Les détails factuels y afférents figurent dans le tableau suivant :
NOMS DES REQUERANTS
DATE DU JUGEMENT
MONTANT DE L’INDEMNITE COMPLEMENTAIRE
(en lires turques -TRL)
DATE DE L’ARRET DE LA COUR DE CASSATION
DATE DU PAIEMENT
MONTANT DU PAIEMENT
Turhan Atay
02.06.1997
1 392 000 000
10.09.1997
20.04.1999
et
19.07.1999
1 364 100 000
et
1 488 280 000
Hasan Akpınar
28.04.1997
198 000 000
10.09.1997
20.04.1999
et
19.07.1999
194 600 000
et
225 390 000
Emin Dönmez
16.06.1997
615 512 667
05.11.1997
20.04.1999
et
19.07.1999
603 162 667
et
643 614 155
Turhan Yıldırım
02.06.1997
383 991 000
10.09.1997
19.04.1999
et
19.07.1999
376 291 000
et
416 970 408
GRIEF
Invoquant l’article 1 du Protocole no 1 à la Convention, les requérants se plaignent d’une atteinte à leur droit au respect de leurs biens en raison du retard de l’administration dans le paiement des indemnités complémentaires, assorties d’intérêts moratoires insuffisants par rapport au taux d’inflation très élevé en Turquie.
EN DROIT
La Cour note que par une décision du 23 mai 2006, elle a conclu que les requérants n’entendaient plus maintenir leur requête au sens de l’article 37 § 1 a) de la Convention et l’a rayée du rôle.
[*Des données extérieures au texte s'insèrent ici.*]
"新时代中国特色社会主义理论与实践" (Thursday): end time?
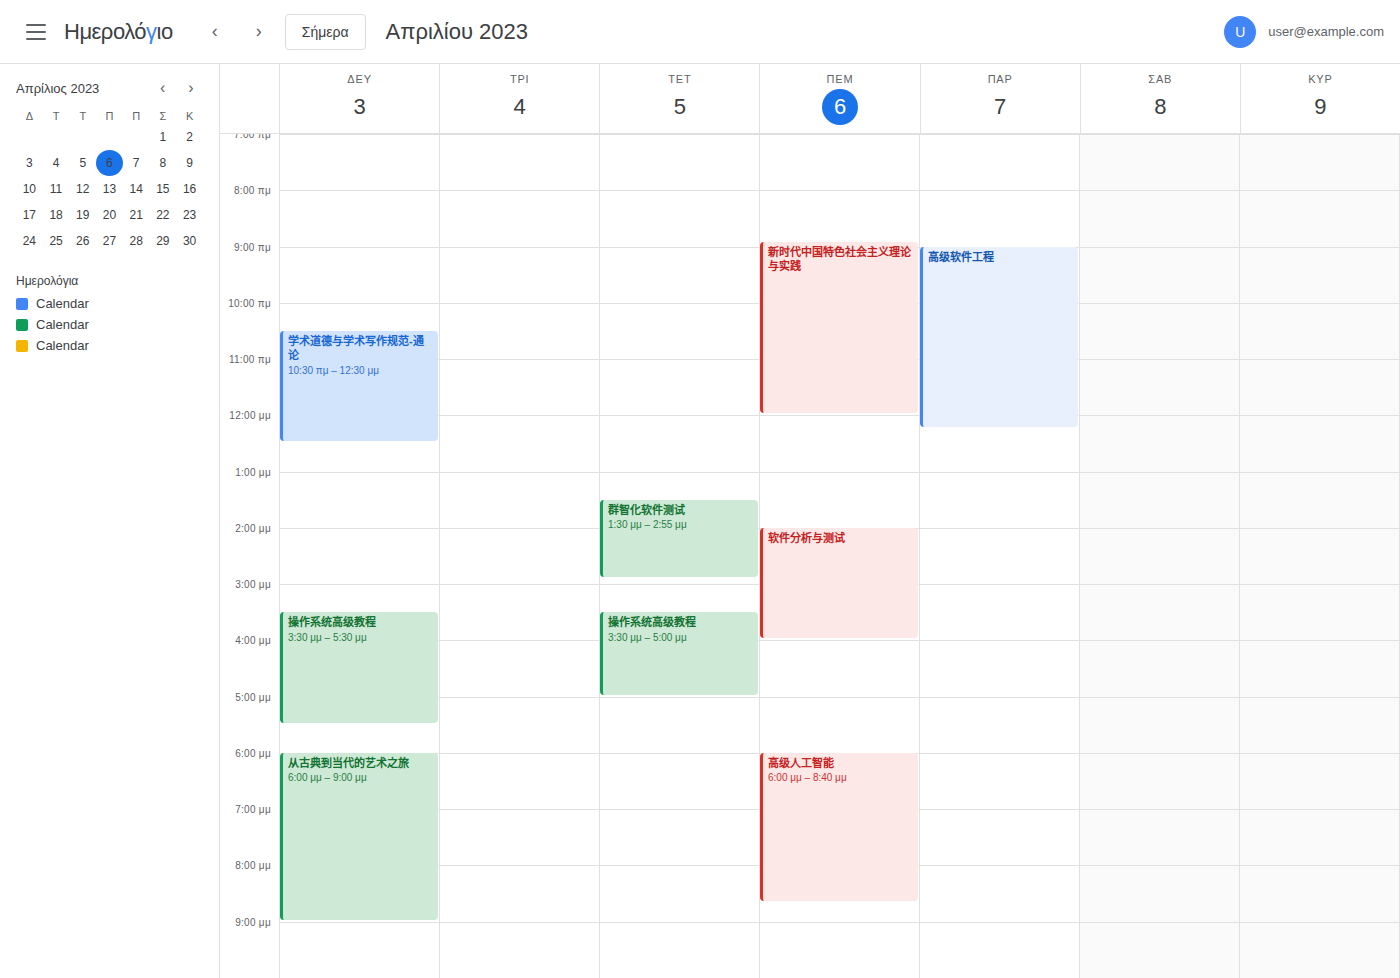
12:00 PM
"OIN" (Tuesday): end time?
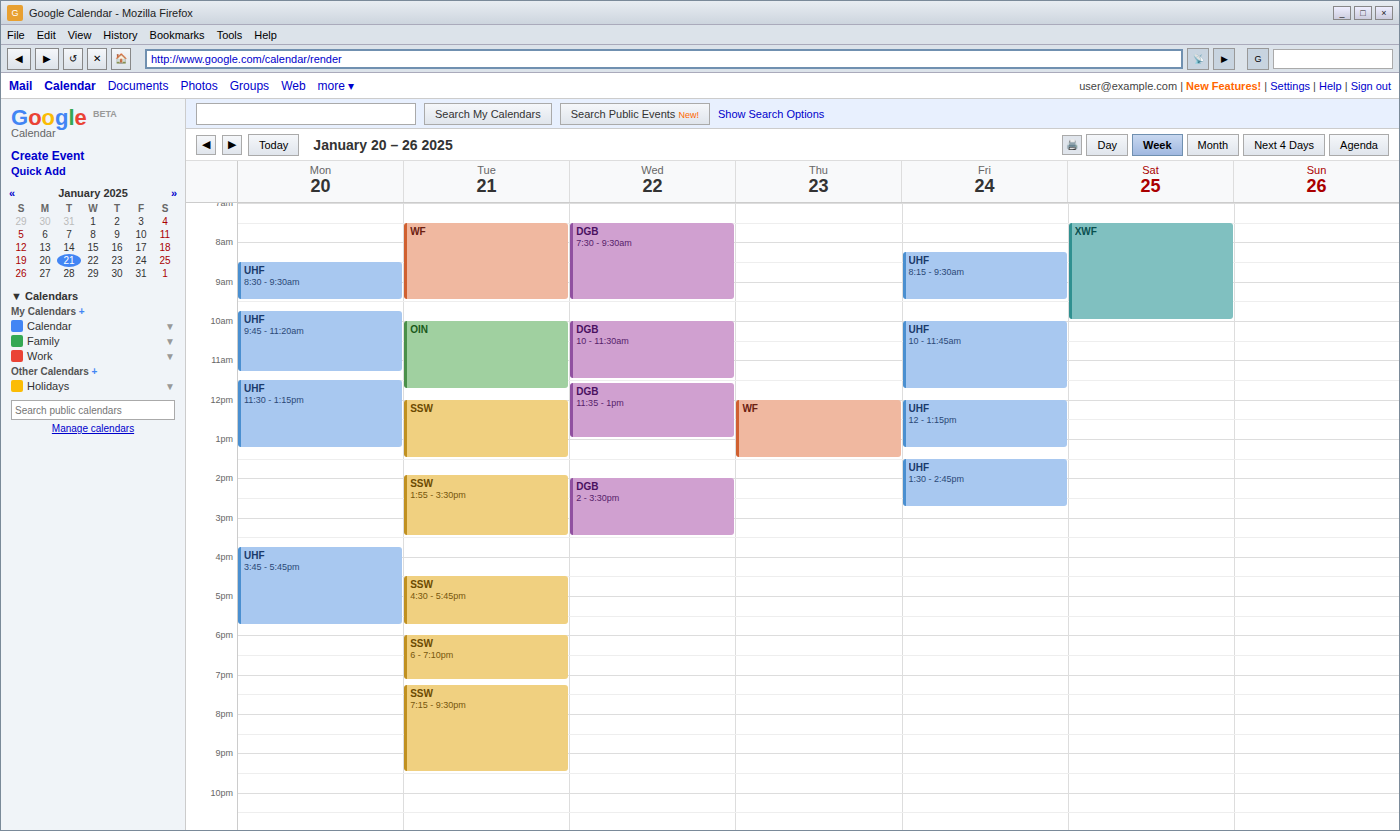
11:45 AM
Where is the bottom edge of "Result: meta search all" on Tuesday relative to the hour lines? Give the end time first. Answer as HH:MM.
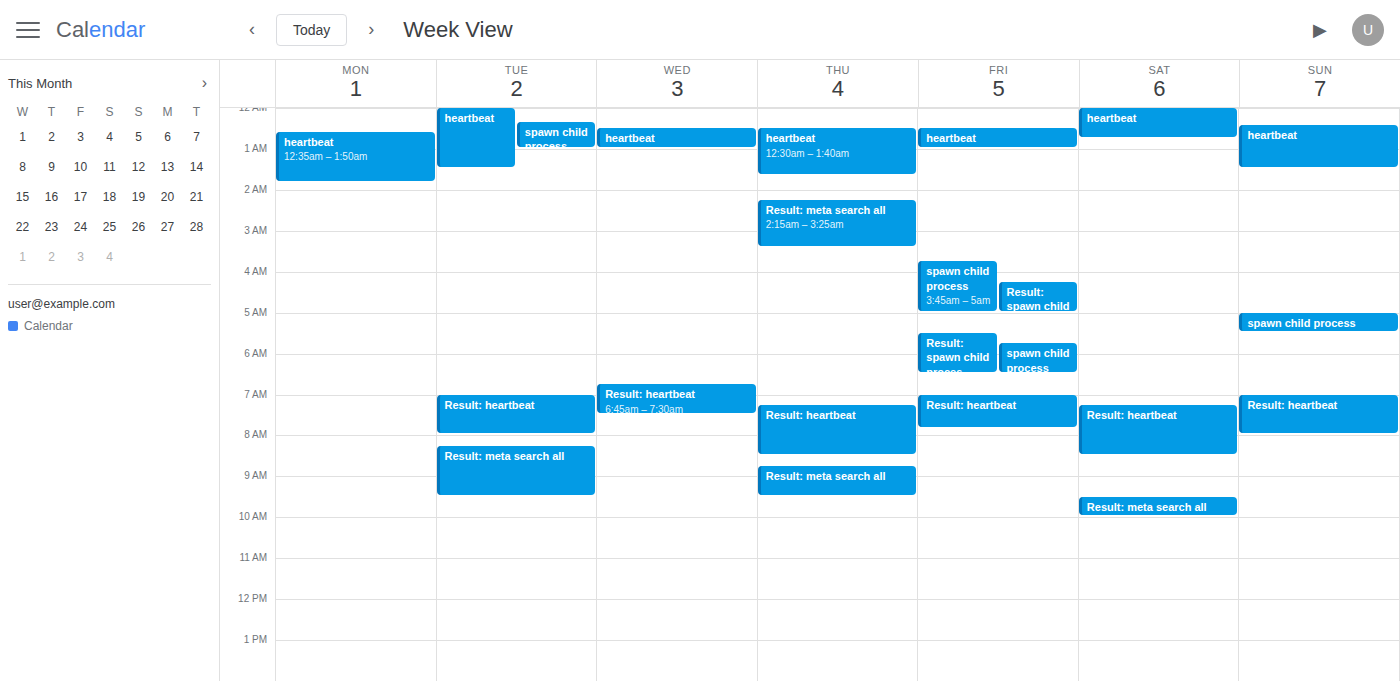
09:30 -- halfway between the 09:00 and 10:00 lines.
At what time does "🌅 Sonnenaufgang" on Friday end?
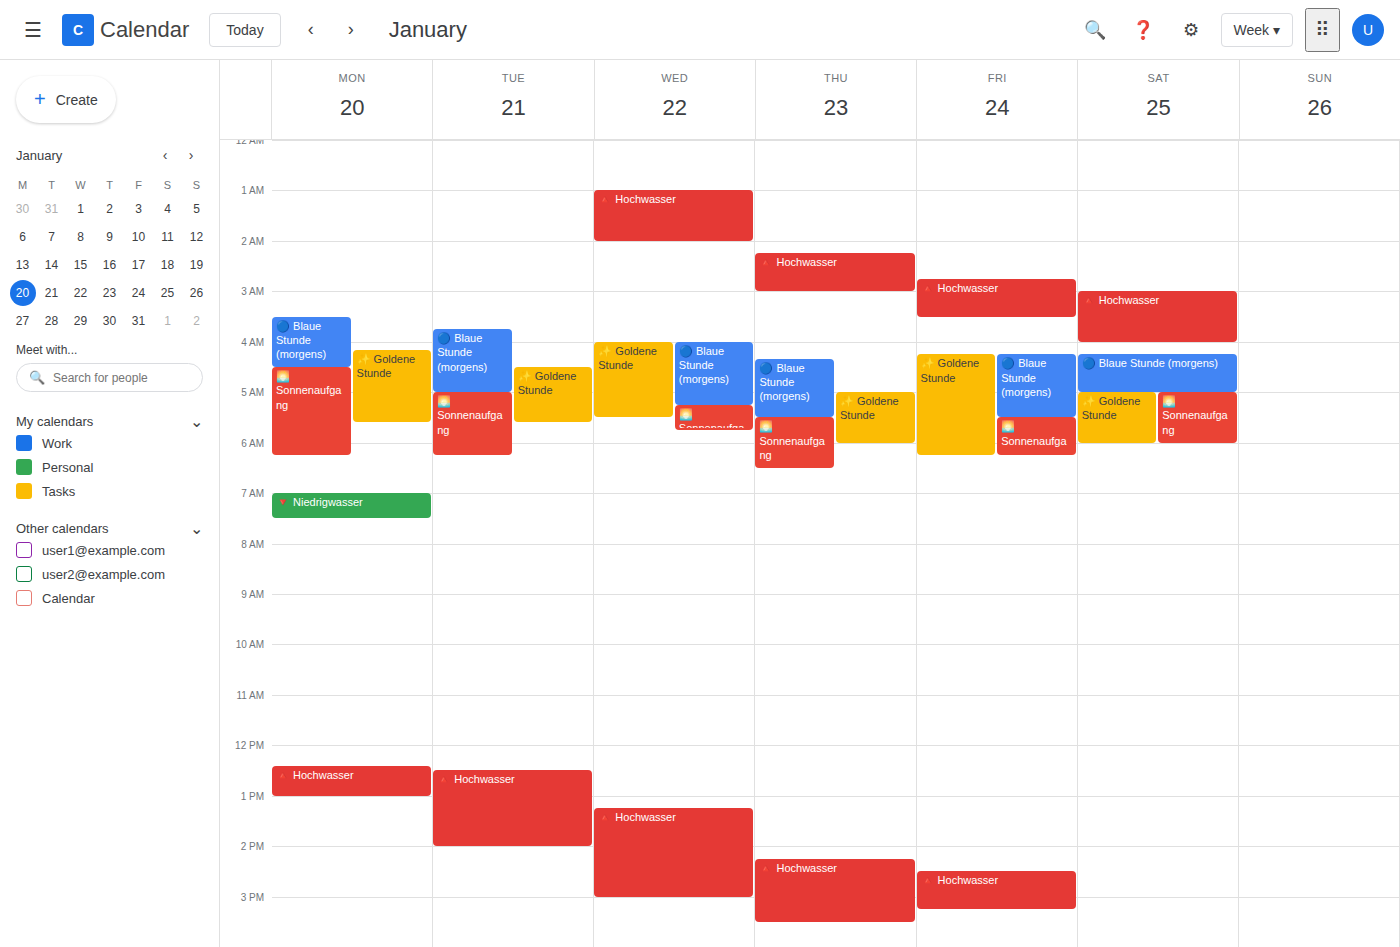
6:15 AM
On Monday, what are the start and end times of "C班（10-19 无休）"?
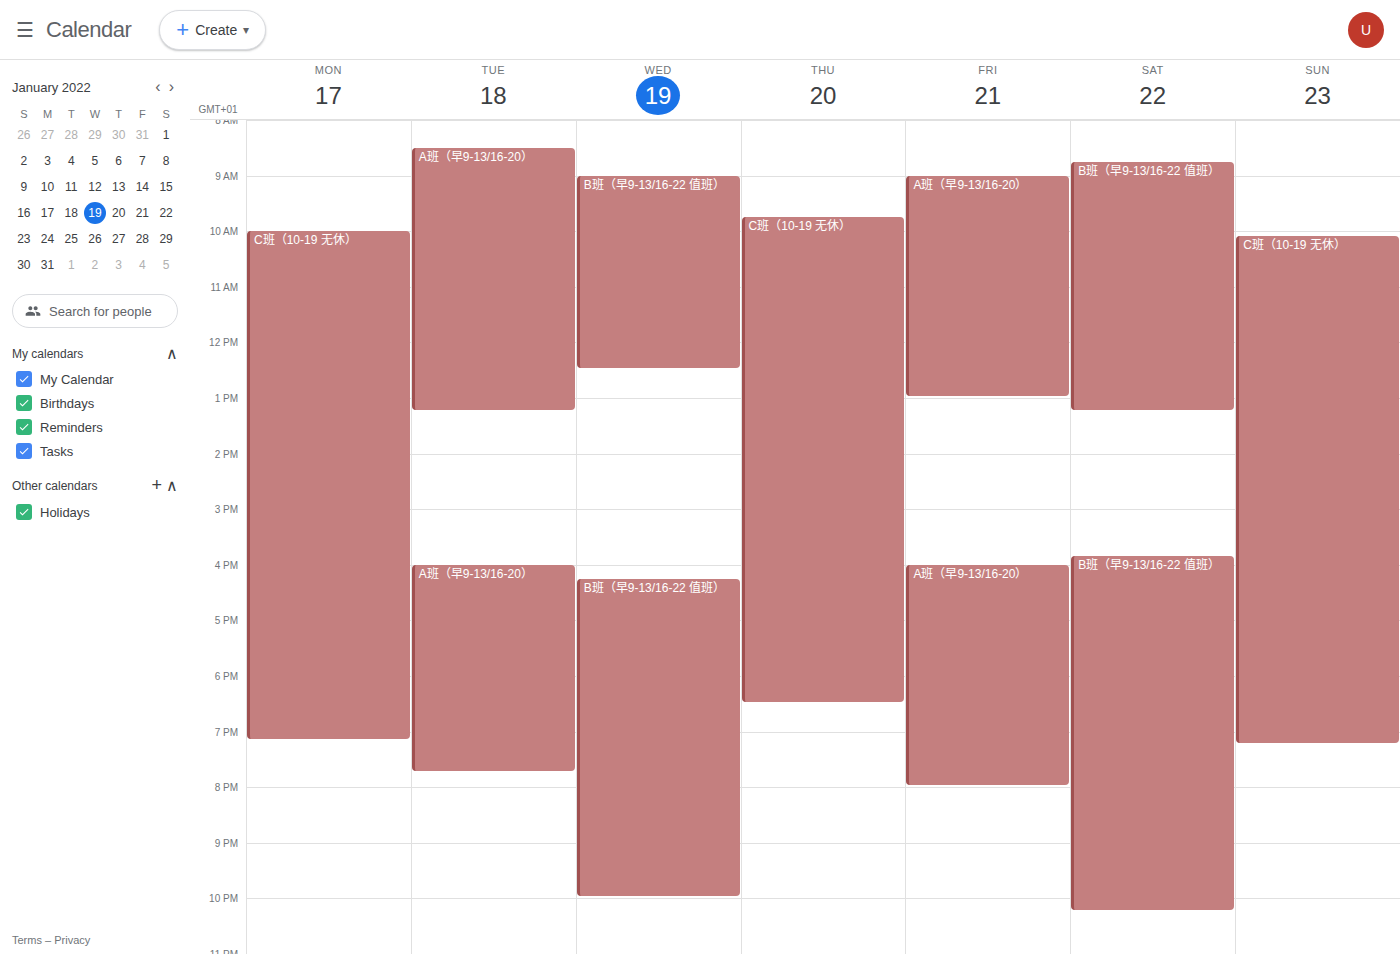
10:00 AM to 7:10 PM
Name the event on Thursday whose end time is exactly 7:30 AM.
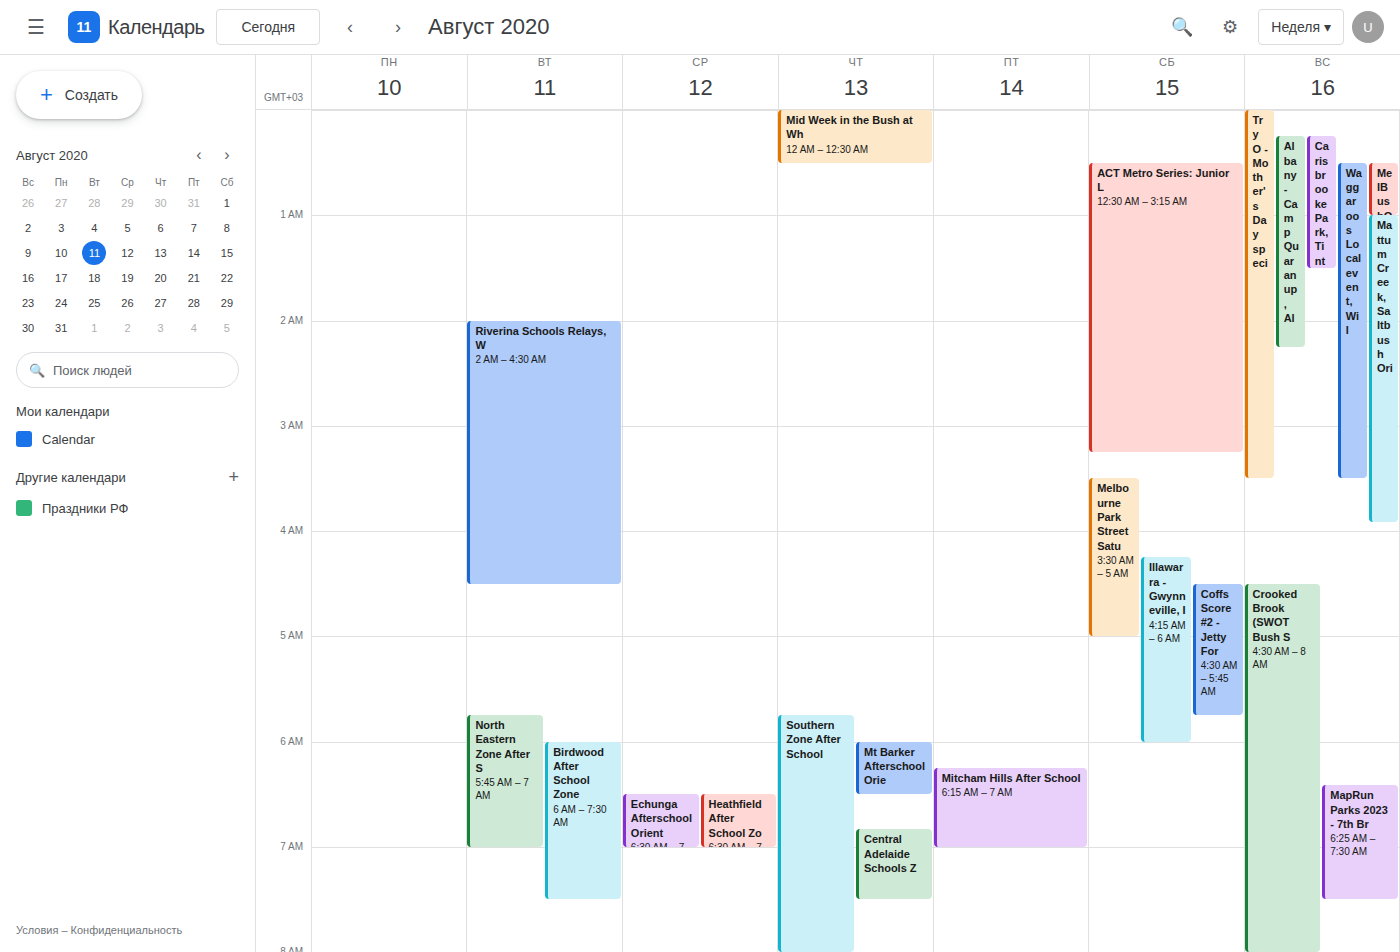
"Central Adelaide Schools Z"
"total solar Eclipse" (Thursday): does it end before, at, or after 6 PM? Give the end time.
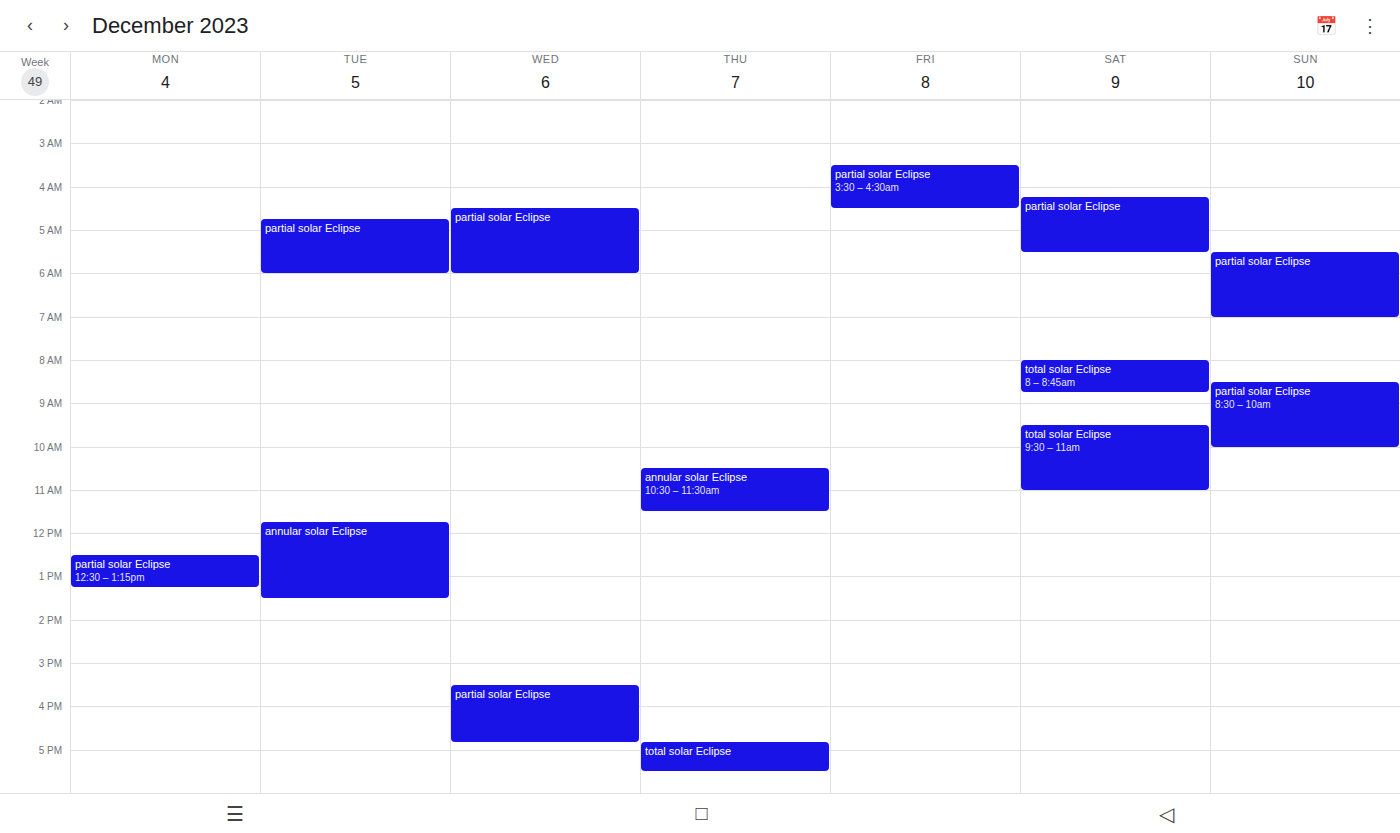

Elle a notamment tenu compte de ce que les requérants avaient omis de soumettre leurs observations en réponse à celles du Gouvernement.
Cependant, aux termes du paragraphe 2 de l’article 37, la Cour peut décider la réinscription au rôle d’une requête lorsqu’elle estime que les circonstances le justifient.
En l’espèce, la Cour note que par une lettre postée le 2 mars 2006 ‑ cachet faisant foi - et parvenue à la Cour le 31 mai suivant, soit presque trois mois après, les requérants ont envoyé leurs observations en réponse à celles du Gouvernement. Le 12 juin 2006, après la réception de la décision de radiation intervenue dans l’intervalle, les requérants demandèrent la réinscription de leur requête au rôle.
Eu égard à sa jurisprudence pertinente en la matière (voir par exemple Rosenauer c. Autriche (déc.), no 38897/97, 21 février 2002), la Cour estime que les circonstances de l’espèce sont de nature à justifier la réinscription de la requête.
Par ces motifs, la Cour, à l’unanimité,
Décide de réinscrire la requête au rôle ;
Ajourne l’examen du grief des requérants.